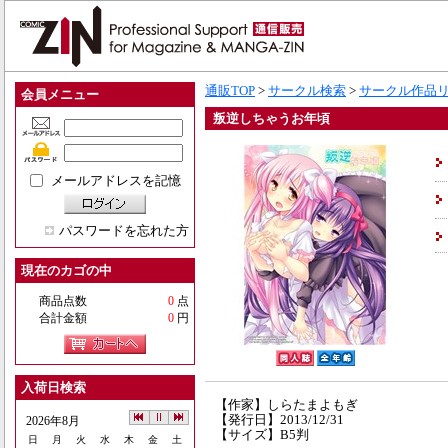
通販TOP
>
サークル検索
>
サークル作品
会員メニュー
叛逆しちゃうお年頃
メールアドレスを記憶
パスワードを忘れた方
現在のカゴの中
商品点数
0
点
合計金額
0
円
入荷日検索
【作家】しらたまよもぎ
【発行日】2013/12/31
2026年8月
【サイズ】B5判
日
月
火
水
木
金
土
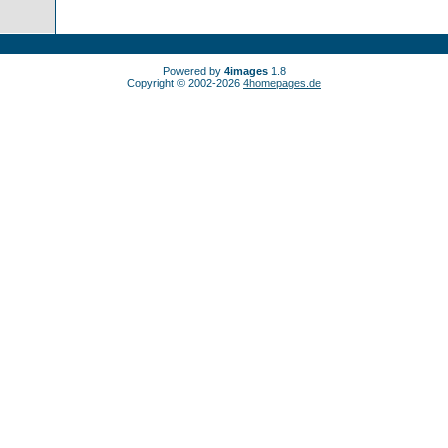
Powered by
4images
1.8
Copyright © 2002-2026
4homepages.de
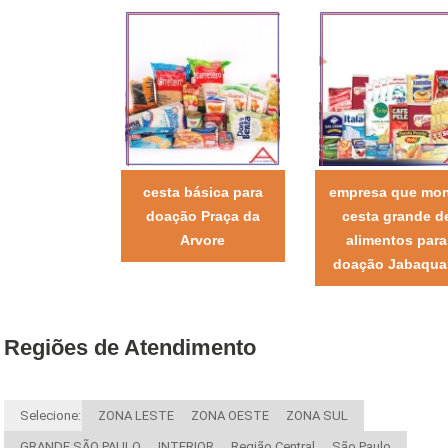
cesta básica para
empresa que mo
doação Praça da
cesta grande d
Arvore
alimentos para
doação Jabaqua
Regiões de Atendimento
Selecione:
ZONA LESTE
ZONA OESTE
ZONA SUL
GRANDE SÃO PAULO
INTERIOR
Região Central
São Paulo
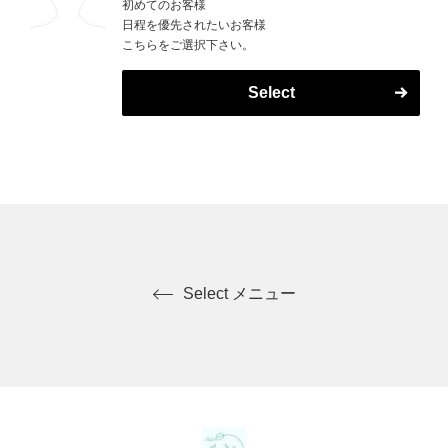
初めてのお客様
方、お子様も一緒に来られるお店をお探しの方、
日程を優先されたいお客様
体メンテナンスの時間を大切にしたい方、などな
こちらをご選択下さい。
ど・・・
お会いできるのを楽しみにしております。
Select
Select メニュー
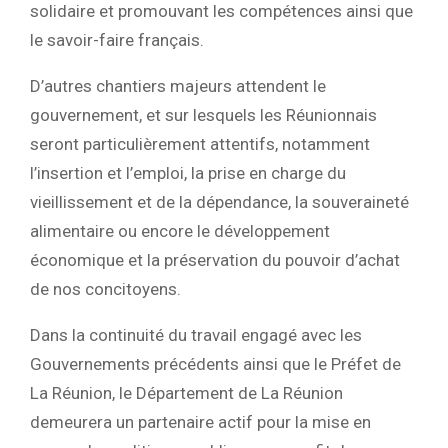
solidaire et promouvant les compétences ainsi que
le savoir-faire français.
D’autres chantiers majeurs attendent le
gouvernement, et sur lesquels les Réunionnais
seront particulièrement attentifs, notamment
l’insertion et l’emploi, la prise en charge du
vieillissement et de la dépendance, la souveraineté
alimentaire ou encore le développement
économique et la préservation du pouvoir d’achat
de nos concitoyens.
Dans la continuité du travail engagé avec les
Gouvernements précédents ainsi que le Préfet de
La Réunion, le Département de La Réunion
demeurera un partenaire actif pour la mise en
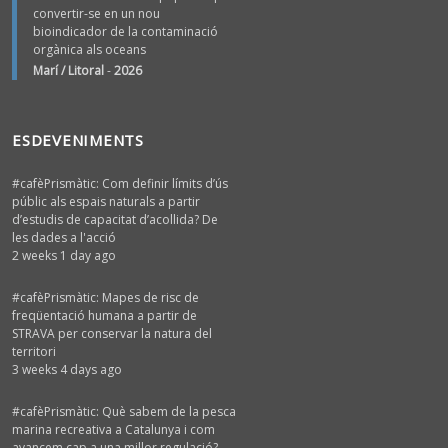
convertir-se en un nou
bioindicador de la contaminació
orgànica als oceans
Marí / Litoral
-
2026
ESDEVENIMENTS
#cafèPrismàtic: Com definir límits d’ús
públic als espais naturals a partir
d’estudis de capacitat d’acollida? De
les dades a l'acció
2 weeks 1 day ago
#cafèPrismàtic: Mapes de risc de
freqüentació humana a partir de
STRAVA per conservar la natura del
territori
3 weeks 4 days ago
#cafèPrismàtic: Què sabem de la pesca
marina recreativa a Catalunya i com
avancem cap a una millor regulació?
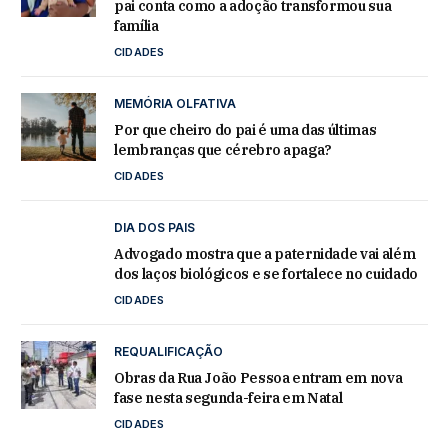
pai conta como a adoção transformou sua
família
CIDADES
MEMÓRIA OLFATIVA
Por que cheiro do pai é uma das últimas
lembranças que cérebro apaga?
CIDADES
DIA DOS PAIS
Advogado mostra que a paternidade vai além
dos laços biológicos e se fortalece no cuidado
CIDADES
REQUALIFICAÇÃO
Obras da Rua João Pessoa entram em nova
fase nesta segunda-feira em Natal
CIDADES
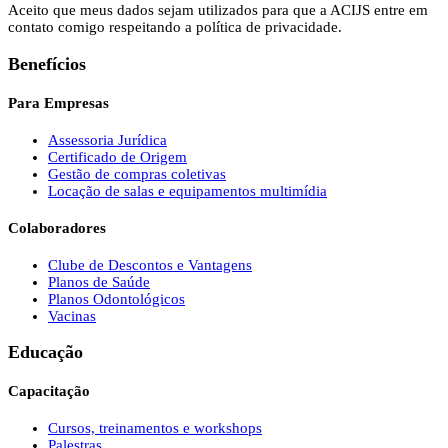
Aceito que meus dados sejam utilizados para que a ACIJS entre em
contato comigo respeitando a política de privacidade.
Benefícios
Para Empresas
Assessoria Jurídica
Certificado de Origem
Gestão de compras coletivas
Locação de salas e equipamentos multimídia
Colaboradores
Clube de Descontos e Vantagens
Planos de Saúde
Planos Odontológicos
Vacinas
Educação
Capacitação
Cursos, treinamentos e workshops
Palestras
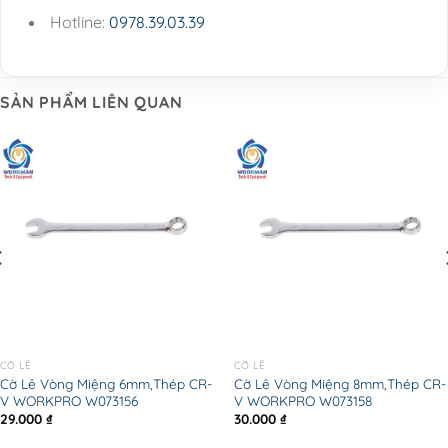
Hotline:
0978.39.03.39
SẢN PHẨM LIÊN QUAN
CỜ LÊ
CỜ LÊ
Cờ Lê Vòng Miệng 6mm,Thép CR-
Cờ Lê Vòng Miệng 8mm,Thép CR-
V WORKPRO W073156
V WORKPRO W073158
29.000
₫
30.000
₫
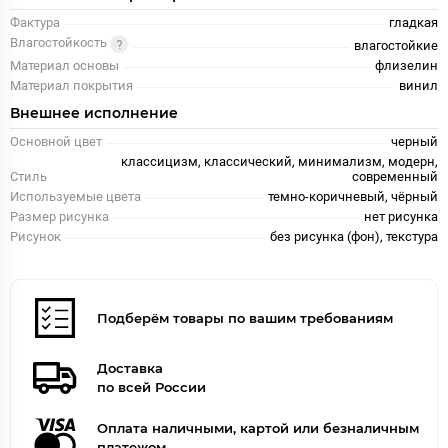
Фактура
гладкая
Влагостойкость
влагостойкие
Материал основы
флизелин
Материал покрытия
винил
Внешнее исполнение
Основной цвет
черный
классицизм, классический, минимализм, модерн,
Стиль
современный
Используемые цвета
темно-коричневый, чёрный
Размер рисунка
нет рисунка
Рисунок
без рисунка (фон), текстура
Подберём товары по вашим требованиям
Доставка
по всей России
Оплата наличными, картой или безналичным
платежом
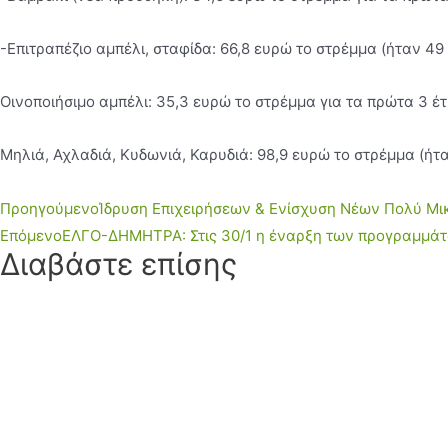
-Επιτραπέζιο αµπέλι, σταφίδα: 66,8 ευρώ το στρέµµα (ήταν 49
Οινοποιήσιµο αµπέλι: 35,3 ευρώ το στρέµµα για τα πρώτα 3 έ
Μηλιά, Αχλαδιά, Κυδωνιά, Καρυδιά: 98,9 ευρώ το στρέµµα (ήτα
Προηγούμενο
Ίδρυση Επιχειρήσεων & Ενίσχυση Νέων Πολύ Μι
Επόμενο
ΕΛΓΟ-ΔΗΜΗΤΡΑ: Στις 30/1 η έναρξη των προγραμμάτ
Διαβάστε επίσης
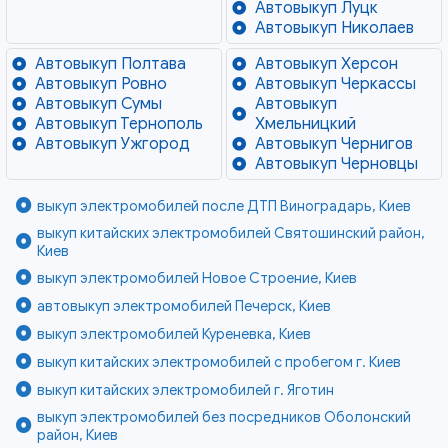
Автовыкуп Луцк
Автовыкуп Николаев
Автовыкуп Полтава
Автовыкуп Херсон
Автовыкуп Ровно
Автовыкуп Черкассы
Автовыкуп Сумы
Автовыкуп
Автовыкуп Тернополь
Хмельницкий
Автовыкуп Ужгород
Автовыкуп Чернигов
Автовыкуп Черновцы
выкуп электромобилей после ДТП Виноградарь, Киев
выкуп китайских электромобилей Святошинский район,
Киев
выкуп электромобилей Новое Строение, Киев
автовыкуп электромобилей Печерск, Киев
выкуп электромобилей Куреневка, Киев
выкуп китайских электромобилей с пробегом г. Киев
выкуп китайских электромобилей г. Яготин
выкуп электромобилей без посредников Оболонский
район, Киев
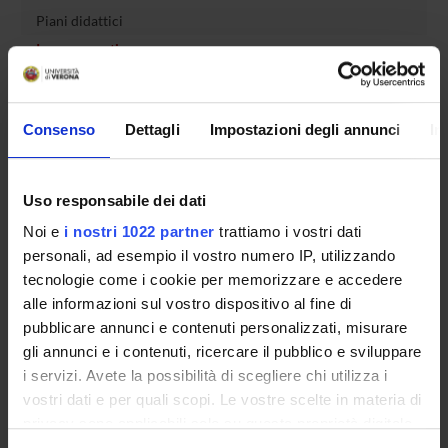
Piani didattici
Insegnamenti
Bacheca avvisi
Organi collegiali e di governo
Consenso
Dettagli
Impostazioni degli annunci
In
Rete formativa
Servizio Studenti Internazionali
Uso responsabile dei dati
Noi e
i nostri 1022 partner
trattiamo i vostri dati
personali, ad esempio il vostro numero IP, utilizzando
OFFERTA FORMATIVA
tecnologie come i cookie per memorizzare e accedere
alle informazioni sul vostro dispositivo al fine di
SEMESTRE FILTRO
pubblicare annunci e contenuti personalizzati, misurare
gli annunci e i contenuti, ricercare il pubblico e sviluppare
CORSI DI LAUREA
i servizi. Avete la possibilità di scegliere chi utilizza i
vostri dati e per quali scopi. Le vostre scelte in materia di
CORSI DI LAUREA MAGISTRALE
privacy sono applicabili solo su questa proprietà digitale
in cui avete effettuato le vostre scelte. È possibile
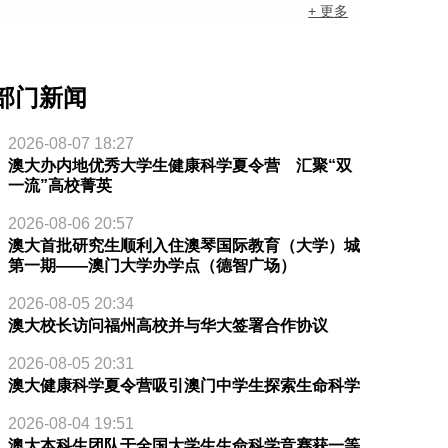
+ 更多
部门新闻
2026-08-07 18:27
澳大办内地优秀大学生健康科学夏令营 汇聚“双
一流”高校菁英
2026-08-06 20:57
澳大首批研究生顺利入住澳琴国际教育（大学）城
第一期——澳门大学办学点（德智广场）
2026-08-05 20:34
澳大校长访问福州高校并与华大签署合作协议
2026-08-05 20:31
澳大健康科学夏令营吸引澳门中学生探索生命科学
2026-08-04 19:51
澳大本科生团队于全国大学生生命科学竞赛获一等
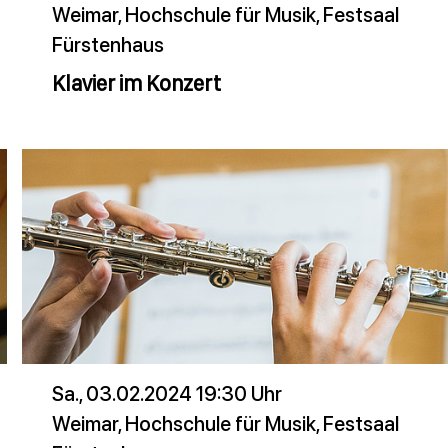
Weimar, Hochschule für Musik, Festsaal
Fürstenhaus
Klavier im Konzert
Sa., 03.02.2024 19:30 Uhr
Weimar, Hochschule für Musik, Festsaal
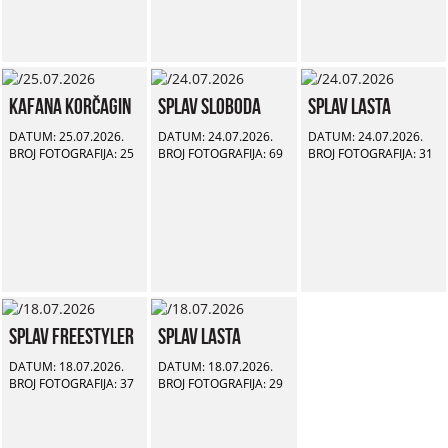
Kafana Korčagin
Splav Sloboda
Splav Lasta
DATUM: 25.07.2026.
DATUM: 24.07.2026.
DATUM: 24.07.2026.
BROJ FOTOGRAFIJA: 25
BROJ FOTOGRAFIJA: 69
BROJ FOTOGRAFIJA: 31
Splav Freestyler
Splav Lasta
DATUM: 18.07.2026.
DATUM: 18.07.2026.
BROJ FOTOGRAFIJA: 37
BROJ FOTOGRAFIJA: 29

|---|

» YOUR GOAL: Word for word and without any pictures, return all of the lines above.

» ANSWER TO THE PROBLEM:
通販TOP
>
サークル検索
>
サークル作品
会員メニュー
叛逆しちゃうお年頃
メールアドレスを記憶
パスワードを忘れた方
現在のカゴの中
商品点数
0
点
合計金額
0
円
入荷日検索
【作家】しらたまよもぎ
【発行日】2013/12/31
2026年8月
【サイズ】B5判
日
月
火
水
木
金
土
Powered by
4images
1.8
Copyright © 2002-2026
4homepages.de
cesta básica para
empresa que mo
doação Praça da
cesta grande d
Arvore
alimentos para
doação Jabaqua
Regiões de Atendimento
Selecione:
ZONA LESTE
ZONA OESTE
ZONA SUL
GRANDE SÃO PAULO
INTERIOR
Região Central
São Paulo
初めてのお客様
方、お子様も一緒に来られるお店をお探しの方、
日程を優先されたいお客様
体メンテナンスの時間を大切にしたい方、などな
こちらをご選択下さい。
ど・・・
お会いできるのを楽しみにしております。
Select
Select メニュー
solidaire et promouvant les compétences ainsi que
le savoir-faire français.
D’autres chantiers majeurs attendent le
gouvernement, et sur lesquels les Réunionnais
seront particulièrement attentifs, notamment
l’insertion et l’emploi, la prise en charge du
vieillissement et de la dépendance, la souveraineté
alimentaire ou encore le développement
économique et la préservation du pouvoir d’achat
de nos concitoyens.
Dans la continuité du travail engagé avec les
Gouvernements précédents ainsi que le Préfet de
La Réunion, le Département de La Réunion
demeurera un partenaire actif pour la mise en
convertir-se en un nou
bioindicador de la contaminació
orgànica als oceans
Marí / Litoral
-
2026
ESDEVENIMENTS
#cafèPrismàtic: Com definir límits d’ús
públic als espais naturals a partir
d’estudis de capacitat d’acollida? De
les dades a l'acció
2 weeks 1 day ago
#cafèPrismàtic: Mapes de risc de
freqüentació humana a partir de
STRAVA per conservar la natura del
territori
3 weeks 4 days ago
#cafèPrismàtic: Què sabem de la pesca
marina recreativa a Catalunya i com
avancem cap a una millor regulació?
pai conta como a adoção transformou sua
família
CIDADES
MEMÓRIA OLFATIVA
Por que cheiro do pai é uma das últimas
lembranças que cérebro apaga?
CIDADES
DIA DOS PAIS
Advogado mostra que a paternidade vai além
dos laços biológicos e se fortalece no cuidado
CIDADES
REQUALIFICAÇÃO
Obras da Rua João Pessoa entram em nova
fase nesta segunda-feira em Natal
CIDADES
Aceito que meus dados sejam utilizados para que a ACIJS entre em
contato comigo respeitando a política de privacidade.
Benefícios
Para Empresas
Assessoria Jurídica
Certificado de Origem
Gestão de compras coletivas
Locação de salas e equipamentos multimídia
Colaboradores
Clube de Descontos e Vantagens
Planos de Saúde
Planos Odontológicos
Vacinas
Educação
Capacitação
Cursos, treinamentos e workshops
Palestras
Hotline:
0978.39.03.39
SẢN PHẨM LIÊN QUAN
CỜ LÊ
CỜ LÊ
Cờ Lê Vòng Miệng 6mm,Thép CR-
Cờ Lê Vòng Miệng 8mm,Thép CR-
V WORKPRO W073156
V WORKPRO W073158
29.000
₫
30.000
₫
Фактура
гладкая
Влагостойкость
влагостойкие
Материал основы
флизелин
Материал покрытия
винил
Внешнее исполнение
Основной цвет
черный
классицизм, классический, минимализм, модерн,
Стиль
современный
Используемые цвета
темно-коричневый, чёрный
Размер рисунка
нет рисунка
Рисунок
без рисунка (фон), текстура
Подберём товары по вашим требованиям
Доставка
по всей России
Оплата наличными, картой или безналичным
платежом
-Επιτραπέζιο αµπέλι, σταφίδα: 66,8 ευρώ το στρέµµα (ήταν 49
Οινοποιήσιµο αµπέλι: 35,3 ευρώ το στρέµµα για τα πρώτα 3 έ
Μηλιά, Αχλαδιά, Κυδωνιά, Καρυδιά: 98,9 ευρώ το στρέµµα (ήτα
Προηγούμενο
Ίδρυση Επιχειρήσεων & Ενίσχυση Νέων Πολύ Μι
Επόμενο
ΕΛΓΟ-ΔΗΜΗΤΡΑ: Στις 30/1 η έναρξη των προγραμμάτ
Διαβάστε επίσης
Автовыкуп Луцк
Автовыкуп Николаев
Автовыкуп Полтава
Автовыкуп Херсон
Автовыкуп Ровно
Автовыкуп Черкассы
Автовыкуп Сумы
Автовыкуп
Автовыкуп Тернополь
Хмельницкий
Автовыкуп Ужгород
Автовыкуп Чернигов
Автовыкуп Черновцы
выкуп электромобилей после ДТП Виноградарь, Киев
выкуп китайских электромобилей Святошинский район,
Киев
выкуп электромобилей Новое Строение, Киев
автовыкуп электромобилей Печерск, Киев
выкуп электромобилей Куреневка, Киев
выкуп китайских электромобилей с пробегом г. Киев
выкуп китайских электромобилей г. Яготин
выкуп электромобилей без посредников Оболонский
район, Киев
Piani didattici
Insegnamenti
Bacheca avvisi
Organi collegiali e di governo
Consenso
Dettagli
Impostazioni degli annunci
In
Rete formativa
Servizio Studenti Internazionali
Uso responsabile dei dati
Noi e
i nostri 1022 partner
trattiamo i vostri dati
personali, ad esempio il vostro numero IP, utilizzando
OFFERTA FORMATIVA
tecnologie come i cookie per memorizzare e accedere
alle informazioni sul vostro dispositivo al fine di
SEMESTRE FILTRO
pubblicare annunci e contenuti personalizzati, misurare
gli annunci e i contenuti, ricercare il pubblico e sviluppare
CORSI DI LAUREA
i servizi. Avete la possibilità di scegliere chi utilizza i
vostri dati e per quali scopi. Le vostre scelte in materia di
CORSI DI LAUREA MAGISTRALE
privacy sono applicabili solo su questa proprietà digitale
in cui avete effettuato le vostre scelte. È possibile
+ 更多
部门新闻
2026-08-07 18:27
澳大办内地优秀大学生健康科学夏令营 汇聚“双
一流”高校菁英
2026-08-06 20:57
澳大首批研究生顺利入住澳琴国际教育（大学）城
第一期——澳门大学办学点（德智广场）
2026-08-05 20:34
澳大校长访问福州高校并与华大签署合作协议
2026-08-05 20:31
澳大健康科学夏令营吸引澳门中学生探索生命科学
2026-08-04 19:51
澳大本科生团队于全国大学生生命科学竞赛获一等
Weimar, Hochschule für Musik, Festsaal
Fürstenhaus
Klavier im Konzert
Sa., 03.02.2024 19:30 Uhr
Weimar, Hochschule für Musik, Festsaal
Kafana Korčagin
Splav Sloboda
Splav Lasta
DATUM: 25.07.2026.
DATUM: 24.07.2026.
DATUM: 24.07.2026.
BROJ FOTOGRAFIJA: 25
BROJ FOTOGRAFIJA: 69
BROJ FOTOGRAFIJA: 31
Splav Freestyler
Splav Lasta
DATUM: 18.07.2026.
DATUM: 18.07.2026.
BROJ FOTOGRAFIJA: 37
BROJ FOTOGRAFIJA: 29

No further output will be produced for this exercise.